It occurred to me that if I think I don’t need help, then perhaps there are days I believe I don’t need Jesus? Can that be? The reality is, I have been in need, all along. I am still in need. And each day going forward of my life on this earth, I will continue to be in need of help, and in need of Jesus. Without Him I have no love, acceptance, grace, joy, mercy and comfort. I would be “self-made” without Him, but I would be self-made and empty, void of the goodness that comes with accepting his help, and the help he gives through the hands and hearts of other people.

Psalm 121:1-2 says, “I lift up my eyes to the mountains—where does my help come from? My help comes from the Lord, the Maker of heaven and earth.”

Laying in bed with my head pounding and every bone aching, I cried out to heaven and asked the Lord, “where does my help come from?” And His peace like sweet tender embrace flooded my body and a gentle smile shone across my face. “My help comes from the Lord!” I said it aloud. The more I said it, the more peace washed over me. And the help I had been resisting, I was now aware of its blessing. “This was God trying to love on me,” I thought.
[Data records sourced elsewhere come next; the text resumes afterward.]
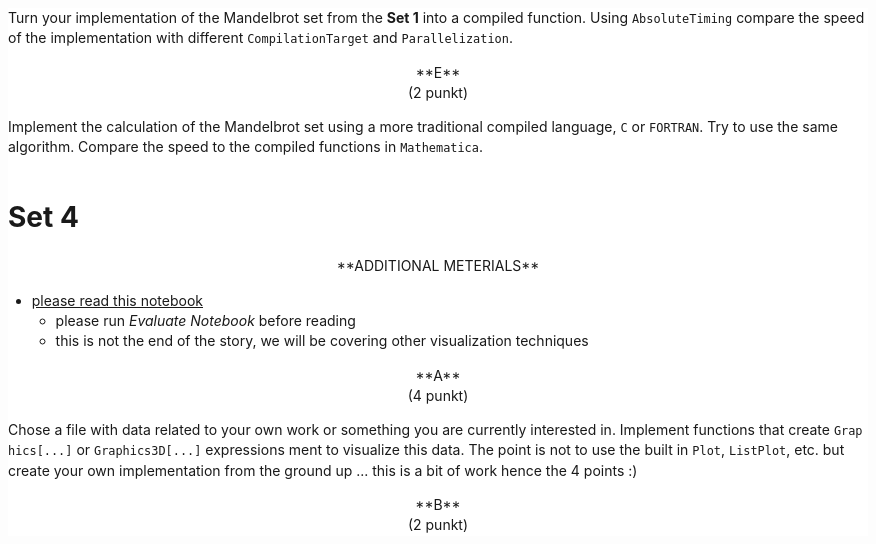 Turn your implementation of the Mandelbrot set from the **Set 1**
into a compiled function. Using `AbsoluteTiming` compare the speed
of the implementation with different `CompilationTarget` and `Parallelization`.

<center>
**E**
</center>

<center>
(2 punkt)
</center>

Implement the calculation of the Mandelbrot set using
a more traditional compiled language, `C` or `FORTRAN`.
Try to use the same algorithm. Compare the speed
to the compiled functions in `Mathematica`.




# Set 4

<center>
**ADDITIONAL METERIALS**
</center>

- [please read this notebook](./start/en/010_Teaching/012_Numerical_calculatins_in_Mathematica/010_Exercises/004_Set_4/schoedinger.nb)
  - please run *Evaluate Notebook* before reading
  - this is not the end of the story, we will be 
    covering other visualization techniques

<center>
**A**
</center>

<center>
(4 punkt)
</center>

Chose a file with data related to your own work
or something you are currently interested in. 
Implement functions that create `Graphics[...]`
or `Graphics3D[...]` expressions ment to visualize this data.
The point is not to use the built in `Plot`, `ListPlot`,
etc. but create your own implementation from the ground up
... this is a bit of work hence the 4 points :) 

<center>
**B**
</center>

<center>
(2 punkt)
</center>

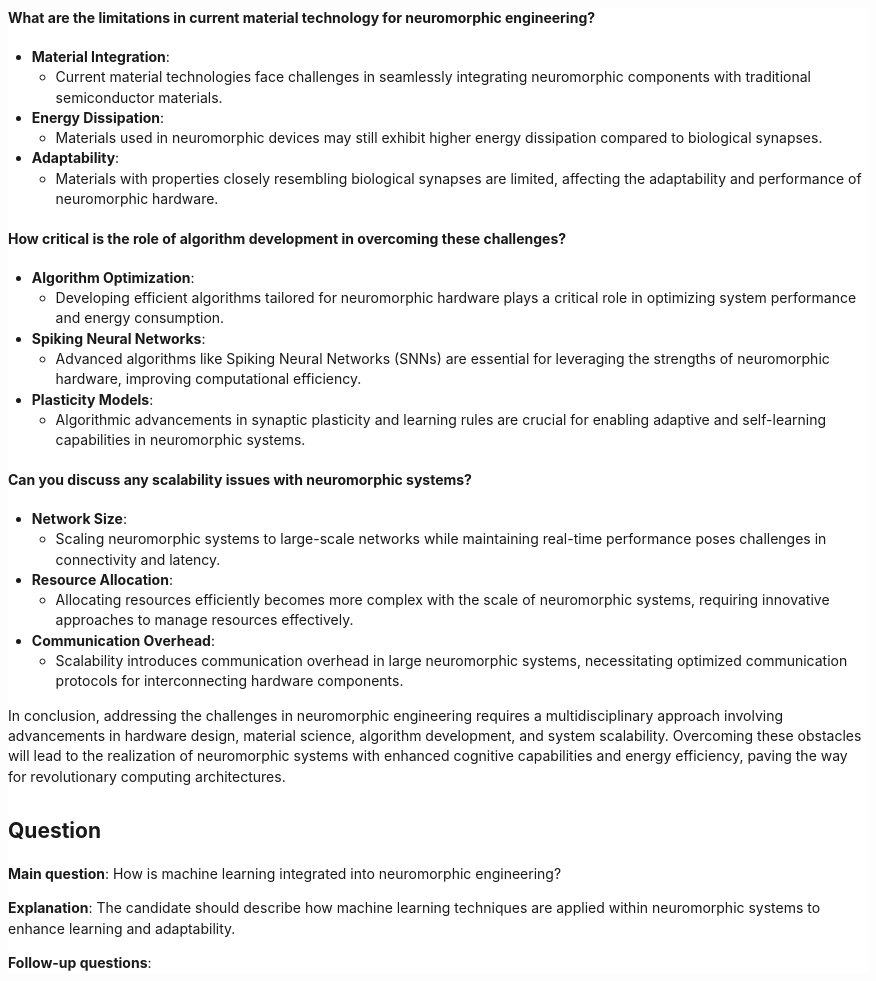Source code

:#### What are the limitations in current material technology for neuromorphic engineering?

- **Material Integration**:
  - Current material technologies face challenges in seamlessly integrating neuromorphic components with traditional semiconductor materials.
- **Energy Dissipation**:
  - Materials used in neuromorphic devices may still exhibit higher energy dissipation compared to biological synapses.
- **Adaptability**:
  - Materials with properties closely resembling biological synapses are limited, affecting the adaptability and performance of neuromorphic hardware.

#### How critical is the role of algorithm development in overcoming these challenges?

- **Algorithm Optimization**:
  - Developing efficient algorithms tailored for neuromorphic hardware plays a critical role in optimizing system performance and energy consumption.
- **Spiking Neural Networks**:
  - Advanced algorithms like Spiking Neural Networks (SNNs) are essential for leveraging the strengths of neuromorphic hardware, improving computational efficiency.
- **Plasticity Models**:
  - Algorithmic advancements in synaptic plasticity and learning rules are crucial for enabling adaptive and self-learning capabilities in neuromorphic systems.

#### Can you discuss any scalability issues with neuromorphic systems?

- **Network Size**:
  - Scaling neuromorphic systems to large-scale networks while maintaining real-time performance poses challenges in connectivity and latency.
- **Resource Allocation**:
  - Allocating resources efficiently becomes more complex with the scale of neuromorphic systems, requiring innovative approaches to manage resources effectively.
- **Communication Overhead**:
  - Scalability introduces communication overhead in large neuromorphic systems, necessitating optimized communication protocols for interconnecting hardware components.

In conclusion, addressing the challenges in neuromorphic engineering requires a multidisciplinary approach involving advancements in hardware design, material science, algorithm development, and system scalability. Overcoming these obstacles will lead to the realization of neuromorphic systems with enhanced cognitive capabilities and energy efficiency, paving the way for revolutionary computing architectures.

## Question
**Main question**: How is machine learning integrated into neuromorphic engineering?

**Explanation**: The candidate should describe how machine learning techniques are applied within neuromorphic systems to enhance learning and adaptability.

**Follow-up questions**:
Help from the Lord may look like my husband letting me sleep in and to get some extra rest. Help from the Lord looks like a business introduction at just the right time. Help from the Lord looks like friends delivering meals. Help from the Lord looks like a card of sweet encouragement, a text message from a friend letting me know they are praying. Help from the Lord comes in many shapes and sizes, it comes in many forms and fashions. 

But the key is, if I don’t stop and fix my eyes on the Lord, from whom my help comes from, I will miss it. I first have to recognize and be content with the fact that I need help. If I don’t I will miss out on the beauty of the help, and willingly accepting help is accepting a loving gift from my Heavenly Father. 

So, I ask you today, do you struggle with this same notion about help? Do you struggle to accept the help of others? Do you fight against the belief that you may need help? Do you know where your help comes from? Are you willing to accept help and allow God the opportunity to show you that he loves you through the hands and hearts of people? Can you let God love on you by accepting help from others?

If you find yourself in a season of needing help, don’t miss out on the gift of help that God has for you. If I can give you any encouragement today it would be this, accept the help. Embrace those who are willing to help. Be enlivened by the helpers. Don’t miss out on the help, because God is trying to love you and show you another picture of himself through people around you. 

If you find yourself today as the one who is in the position of helper, being the hands and heart for God to others, would you also consider that you are the answer to prayer that someone has prayed? Would you consider that you are being the hands and feet of God and putting his love and care on display? Would you allow him to be glorified through your actions of service? Would you continue to serve even when your serving isn’t always well received by those like me who have a hard time accepting your help? We need you, we just may not see it yet, but don’t give up on us!